Kon-Tiki concept excites


The Sunshine Coast’s CBD ‘twin towers’ set to open by December.

Fifty thousand cubic metres of concrete and two years after the huge project began, construction of Pratt Property’s Kon-Tiki building is steaming towards completion in December. And its “twin towers” are to provide a home to more action than you might think. They’re not just commercial towers, and they’re not apartment blocks. The developers of Kon-Tiki on Plaza Parade are aiming for something different.

The giant new urban offering will provide new restaurants and a range of offices, including a co-working space. A roof deck, barbecue facilities for staff and clients, flexible offices and modern meeting and boardroom facilities will be for hire. Offices will be interspersed with dining spaces for licensed restaurants, pop-up street food and juice bars. Perhaps the most notable feature will be an ancient 6m-high Tiki sculpture in the dining atrium – a centrepiece surrounded by greenery, ferns and trickling water.

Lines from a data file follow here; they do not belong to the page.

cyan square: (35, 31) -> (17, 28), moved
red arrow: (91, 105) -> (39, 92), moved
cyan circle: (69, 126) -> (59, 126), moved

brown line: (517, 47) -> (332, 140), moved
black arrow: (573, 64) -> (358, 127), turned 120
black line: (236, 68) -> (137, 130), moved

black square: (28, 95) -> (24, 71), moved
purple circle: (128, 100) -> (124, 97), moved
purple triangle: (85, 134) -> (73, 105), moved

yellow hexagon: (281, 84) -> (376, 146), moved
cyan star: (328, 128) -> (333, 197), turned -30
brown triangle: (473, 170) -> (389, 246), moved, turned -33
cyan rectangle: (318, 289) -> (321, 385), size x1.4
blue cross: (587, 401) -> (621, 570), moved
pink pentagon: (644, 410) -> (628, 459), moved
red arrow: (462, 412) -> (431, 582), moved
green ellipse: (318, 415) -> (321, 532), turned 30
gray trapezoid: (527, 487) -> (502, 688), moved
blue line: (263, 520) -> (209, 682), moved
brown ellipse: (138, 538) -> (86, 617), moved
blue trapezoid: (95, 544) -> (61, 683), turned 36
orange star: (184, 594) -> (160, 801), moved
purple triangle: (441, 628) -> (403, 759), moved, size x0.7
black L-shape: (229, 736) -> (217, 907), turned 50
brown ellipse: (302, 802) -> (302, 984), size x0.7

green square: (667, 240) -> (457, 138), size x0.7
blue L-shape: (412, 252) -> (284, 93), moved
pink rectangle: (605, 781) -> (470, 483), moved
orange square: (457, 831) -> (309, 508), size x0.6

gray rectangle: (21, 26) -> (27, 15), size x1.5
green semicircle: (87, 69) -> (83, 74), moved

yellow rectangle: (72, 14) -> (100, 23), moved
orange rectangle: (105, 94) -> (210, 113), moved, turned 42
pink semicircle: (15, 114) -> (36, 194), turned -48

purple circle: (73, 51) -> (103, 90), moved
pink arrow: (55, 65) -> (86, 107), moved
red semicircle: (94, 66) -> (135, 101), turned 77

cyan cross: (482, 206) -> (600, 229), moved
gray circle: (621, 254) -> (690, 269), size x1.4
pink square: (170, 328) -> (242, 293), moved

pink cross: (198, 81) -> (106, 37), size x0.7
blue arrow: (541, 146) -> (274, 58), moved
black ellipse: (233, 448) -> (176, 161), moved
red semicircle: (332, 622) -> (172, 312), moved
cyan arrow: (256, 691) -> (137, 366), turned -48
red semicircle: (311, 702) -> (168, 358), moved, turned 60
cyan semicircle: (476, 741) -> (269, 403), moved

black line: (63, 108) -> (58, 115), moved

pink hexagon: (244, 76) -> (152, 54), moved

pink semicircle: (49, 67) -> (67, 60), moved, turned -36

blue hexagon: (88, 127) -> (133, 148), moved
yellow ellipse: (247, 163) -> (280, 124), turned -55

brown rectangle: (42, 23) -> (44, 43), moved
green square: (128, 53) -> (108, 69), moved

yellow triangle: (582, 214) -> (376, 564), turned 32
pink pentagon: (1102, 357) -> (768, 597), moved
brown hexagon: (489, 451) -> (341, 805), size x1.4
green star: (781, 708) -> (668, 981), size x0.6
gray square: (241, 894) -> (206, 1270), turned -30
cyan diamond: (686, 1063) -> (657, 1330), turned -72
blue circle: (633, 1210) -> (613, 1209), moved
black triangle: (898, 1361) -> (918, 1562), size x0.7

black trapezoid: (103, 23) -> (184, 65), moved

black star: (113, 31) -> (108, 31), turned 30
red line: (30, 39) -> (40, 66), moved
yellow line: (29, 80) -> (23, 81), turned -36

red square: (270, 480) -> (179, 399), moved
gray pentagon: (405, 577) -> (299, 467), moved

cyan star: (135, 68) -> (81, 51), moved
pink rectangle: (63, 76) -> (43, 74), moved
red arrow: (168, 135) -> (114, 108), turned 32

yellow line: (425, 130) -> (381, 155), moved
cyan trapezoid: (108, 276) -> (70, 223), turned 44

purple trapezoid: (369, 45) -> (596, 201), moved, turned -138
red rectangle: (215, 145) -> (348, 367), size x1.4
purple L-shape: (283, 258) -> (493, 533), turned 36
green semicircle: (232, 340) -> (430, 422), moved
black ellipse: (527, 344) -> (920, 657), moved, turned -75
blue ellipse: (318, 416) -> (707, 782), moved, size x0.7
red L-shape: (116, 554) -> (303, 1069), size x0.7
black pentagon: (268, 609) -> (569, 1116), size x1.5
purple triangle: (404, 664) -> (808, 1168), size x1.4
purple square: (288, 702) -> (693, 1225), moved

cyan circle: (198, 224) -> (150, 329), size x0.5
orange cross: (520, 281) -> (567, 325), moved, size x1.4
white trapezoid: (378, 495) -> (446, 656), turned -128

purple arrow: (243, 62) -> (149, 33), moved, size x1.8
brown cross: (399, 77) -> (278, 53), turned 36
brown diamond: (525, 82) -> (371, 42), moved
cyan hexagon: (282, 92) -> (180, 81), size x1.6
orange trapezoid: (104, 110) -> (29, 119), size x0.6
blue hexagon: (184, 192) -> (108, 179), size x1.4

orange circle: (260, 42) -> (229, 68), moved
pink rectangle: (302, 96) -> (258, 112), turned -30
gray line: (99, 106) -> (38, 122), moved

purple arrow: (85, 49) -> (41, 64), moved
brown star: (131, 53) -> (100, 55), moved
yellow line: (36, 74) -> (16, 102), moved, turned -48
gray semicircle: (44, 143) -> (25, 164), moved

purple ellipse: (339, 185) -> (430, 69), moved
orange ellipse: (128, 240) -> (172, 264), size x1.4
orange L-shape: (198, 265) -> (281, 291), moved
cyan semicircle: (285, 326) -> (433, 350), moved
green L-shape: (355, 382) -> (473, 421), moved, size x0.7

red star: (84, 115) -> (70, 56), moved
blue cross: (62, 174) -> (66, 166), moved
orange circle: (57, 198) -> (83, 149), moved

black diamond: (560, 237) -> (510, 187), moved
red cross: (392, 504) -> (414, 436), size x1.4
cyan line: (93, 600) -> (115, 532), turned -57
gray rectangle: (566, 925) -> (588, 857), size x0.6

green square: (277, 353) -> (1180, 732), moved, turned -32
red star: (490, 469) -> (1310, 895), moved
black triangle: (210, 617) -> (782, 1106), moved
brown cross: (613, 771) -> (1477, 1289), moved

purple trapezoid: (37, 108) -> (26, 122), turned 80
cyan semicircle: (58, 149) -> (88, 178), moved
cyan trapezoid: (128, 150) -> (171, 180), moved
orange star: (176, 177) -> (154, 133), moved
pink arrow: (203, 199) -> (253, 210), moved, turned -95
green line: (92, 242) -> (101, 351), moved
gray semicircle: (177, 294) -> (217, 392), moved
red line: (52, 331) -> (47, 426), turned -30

If Pratt Property’s La Balsa development in Brisbane Road, Mooloolaba is anything to go by, the Kon-Tiki project will fast become a daytime hub. Mooloolaba café Your Place occupies a ground floor tenancy at La Balsa, and manager Blair Rochell said having offices directly above (a feature also planned at Kon-Tiki) made a huge difference to Your Place’s success. “We’re super busy all the time,” she said. “My boss has only owned this venue for a year, but beforehand it was pumping as well.” The complex has an almost hotel-like feel, with a modern lobby between shops and a lift to upstairs offices. Office workers come down for lunch and breaks, for coffee and after work, she said. The clean, professional feel was a hit, as staff felt comfortable in the space. “My whole venue is filled because of the venue upstairs,” Ms Rochell said. Kon-Tiki and La Balsa are Pratt Property’s flagship projects, both named after rafts that sailed vast voyages across the Pacific Ocean.

The Kon-Tiki raft left French Polynesia in 1947, smashing into a reef at the Tuamotu Islands 101 days later but becoming the first “primitive sea craft” to travel such a distance in those times, the website states. The La Balsa raft ended its voyage in 1970 when it landed successfully at Mooloolaba beach. Pratt Property picked the site, which occupies a large block on Plaza Parade, because it will be in the heart of the new Maroochydore CBD. “With the Sunshine Plaza expansion adjacent to the development along with the neighbouring Sunshine Cove residential estate, several reputable car dealerships, Maroochy Homemaker Centre and the new Bunnings and Officeworks superstores, it was evident that Maroochydore will be the new hub for business and leisure on the Sunshine Coast,” spokeswoman Steph Peters said. Kon-Tiki was the “front runner” in this bold new project, she said, and there was a huge amount of excitement among the hundreds of construction workers and other staff as the project neared completion. “Kon-Tiki is a totally new concept.”